The lines to copy from the listing below are those that contain the string "comfortable".

^^^^^^^^^^^^^^^^

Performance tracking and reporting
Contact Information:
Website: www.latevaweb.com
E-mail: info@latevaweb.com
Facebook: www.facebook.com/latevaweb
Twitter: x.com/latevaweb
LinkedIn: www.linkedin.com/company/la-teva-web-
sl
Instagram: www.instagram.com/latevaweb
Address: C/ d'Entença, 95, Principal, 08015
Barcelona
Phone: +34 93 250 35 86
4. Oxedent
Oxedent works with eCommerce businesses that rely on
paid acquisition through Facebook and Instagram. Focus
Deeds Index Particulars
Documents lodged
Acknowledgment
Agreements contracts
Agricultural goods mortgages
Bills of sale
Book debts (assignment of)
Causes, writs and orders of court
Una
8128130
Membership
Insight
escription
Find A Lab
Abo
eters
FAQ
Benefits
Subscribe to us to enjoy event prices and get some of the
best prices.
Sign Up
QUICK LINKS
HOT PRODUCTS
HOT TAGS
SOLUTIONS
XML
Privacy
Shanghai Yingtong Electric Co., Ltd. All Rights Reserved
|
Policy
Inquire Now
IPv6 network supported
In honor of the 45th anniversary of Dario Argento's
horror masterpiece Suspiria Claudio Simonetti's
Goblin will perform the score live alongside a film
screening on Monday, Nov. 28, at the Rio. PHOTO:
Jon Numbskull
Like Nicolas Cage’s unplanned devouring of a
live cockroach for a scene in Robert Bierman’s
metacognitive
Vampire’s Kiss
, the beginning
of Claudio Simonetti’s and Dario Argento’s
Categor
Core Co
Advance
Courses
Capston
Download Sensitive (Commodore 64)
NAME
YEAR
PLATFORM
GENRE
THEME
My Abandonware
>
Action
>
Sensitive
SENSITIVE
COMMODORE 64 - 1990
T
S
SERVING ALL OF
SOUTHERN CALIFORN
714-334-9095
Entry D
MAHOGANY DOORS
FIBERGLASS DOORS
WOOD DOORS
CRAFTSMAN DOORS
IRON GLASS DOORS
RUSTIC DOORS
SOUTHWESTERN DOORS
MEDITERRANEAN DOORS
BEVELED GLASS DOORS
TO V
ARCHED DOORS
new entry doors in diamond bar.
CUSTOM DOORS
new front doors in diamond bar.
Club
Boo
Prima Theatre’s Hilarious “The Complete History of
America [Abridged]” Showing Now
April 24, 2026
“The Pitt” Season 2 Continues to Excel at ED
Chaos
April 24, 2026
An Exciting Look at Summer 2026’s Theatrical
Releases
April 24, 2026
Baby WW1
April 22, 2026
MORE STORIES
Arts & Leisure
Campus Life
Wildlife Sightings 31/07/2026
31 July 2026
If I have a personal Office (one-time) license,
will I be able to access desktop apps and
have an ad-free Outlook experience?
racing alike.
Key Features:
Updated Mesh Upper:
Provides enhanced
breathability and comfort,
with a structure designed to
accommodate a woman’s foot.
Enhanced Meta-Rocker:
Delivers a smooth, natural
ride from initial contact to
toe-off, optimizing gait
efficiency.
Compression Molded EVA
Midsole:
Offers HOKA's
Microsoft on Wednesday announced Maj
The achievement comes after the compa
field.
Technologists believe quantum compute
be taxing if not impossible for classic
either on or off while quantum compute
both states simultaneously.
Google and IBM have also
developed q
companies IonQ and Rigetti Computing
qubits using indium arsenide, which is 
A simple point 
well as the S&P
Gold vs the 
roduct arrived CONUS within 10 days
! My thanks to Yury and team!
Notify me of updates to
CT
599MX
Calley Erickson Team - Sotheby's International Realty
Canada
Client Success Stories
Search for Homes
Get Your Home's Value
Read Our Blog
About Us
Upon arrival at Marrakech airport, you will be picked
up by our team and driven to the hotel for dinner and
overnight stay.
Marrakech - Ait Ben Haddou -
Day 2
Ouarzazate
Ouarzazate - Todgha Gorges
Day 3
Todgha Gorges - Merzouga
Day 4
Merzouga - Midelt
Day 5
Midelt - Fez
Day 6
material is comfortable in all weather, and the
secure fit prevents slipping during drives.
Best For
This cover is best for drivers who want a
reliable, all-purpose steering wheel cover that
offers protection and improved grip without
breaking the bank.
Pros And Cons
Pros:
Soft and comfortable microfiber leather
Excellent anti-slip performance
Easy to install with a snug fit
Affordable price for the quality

^^^^^^^^^^^^^^^^

• _Expected answer_
material is comfortable in all weather, and the
Soft and comfortable microfiber leather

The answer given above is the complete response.